─── Materials provided

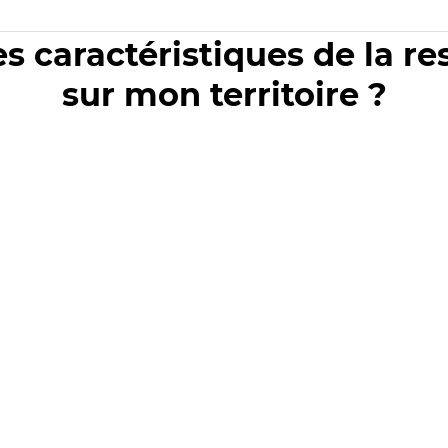
es caractéristiques de la r
sur mon territoire ?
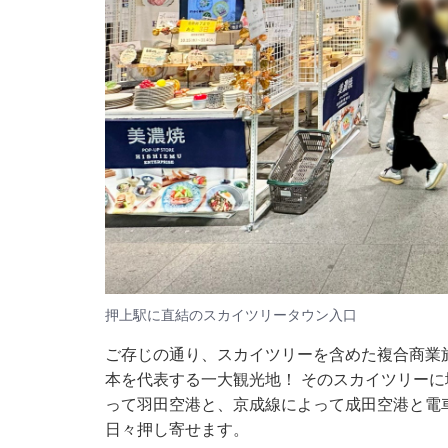
押上駅に直結のスカイツリータウン入口
ご存じの通り、スカイツリーを含めた複合商業
本を代表する一大観光地！ そのスカイツリー
って羽田空港と、京成線によって成田空港と電
日々押し寄せます。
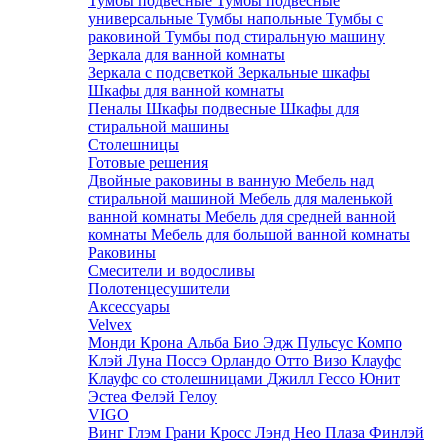
Тумбы подвесные
Тумбы подвесные
универсальные
Тумбы напольные
Тумбы с
раковиной
Тумбы под стиральную машину
Зеркала для ванной комнаты
Зеркала с подсветкой
Зеркальные шкафы
Шкафы для ванной комнаты
Пеналы
Шкафы подвесные
Шкафы для
стиральной машины
Столешницы
Готовые решения
Двойные раковины в ванную
Мебель над
стиральной машиной
Мебель для маленькой
ванной комнаты
Мебель для средней ванной
комнаты
Мебель для большой ванной комнаты
Раковины
Смесители и водосливы
Полотенцесушители
Аксессуары
Velvex
Монди
Крона
Альба
Био
Эдж
Пульсус
Компо
Клэй
Луна
Поссэ
Орландо
Отто
Визо
Клауфс
Клауфс со столешницами
Джилл
Гессо
Юнит
Эстеа
Фелэй
Гелоу
VIGO
Винг
Глэм
Грани
Кросс
Лэнд
Нео
Плаза
Финлэй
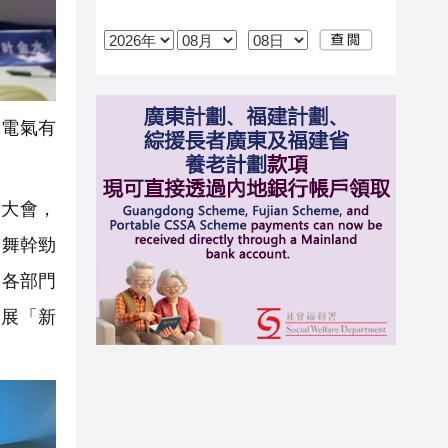
電氣有
大會，
鼓舞幹勁
級各部門
發展「新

──────

#### What you are asked to do:
All lines from the one containing "押上駅に直結のスカイツリータウン入口" to the last line of the records above, both included, need to be repeated word for word; omit the pictures.

#### Response to this exercise:
押上駅に直結のスカイツリータウン入口
ご存じの通り、スカイツリーを含めた複合商業
本を代表する一大観光地！ そのスカイツリー
って羽田空港と、京成線によって成田空港と電
日々押し寄せます。
Тумбы подвесные
Тумбы подвесные
универсальные
Тумбы напольные
Тумбы с
раковиной
Тумбы под стиральную машину
Зеркала для ванной комнаты
Зеркала с подсветкой
Зеркальные шкафы
Шкафы для ванной комнаты
Пеналы
Шкафы подвесные
Шкафы для
стиральной машины
Столешницы
Готовые решения
Двойные раковины в ванную
Мебель над
стиральной машиной
Мебель для маленькой
ванной комнаты
Мебель для средней ванной
комнаты
Мебель для большой ванной комнаты
Раковины
Смесители и водосливы
Полотенцесушители
Аксессуары
Velvex
Монди
Крона
Альба
Био
Эдж
Пульсус
Компо
Клэй
Луна
Поссэ
Орландо
Отто
Визо
Клауфс
Клауфс со столешницами
Джилл
Гессо
Юнит
Эстеа
Фелэй
Гелоу
VIGO
Винг
Глэм
Грани
Кросс
Лэнд
Нео
Плаза
Финлэй
電氣有
大會，
鼓舞幹勁
級各部門
發展「新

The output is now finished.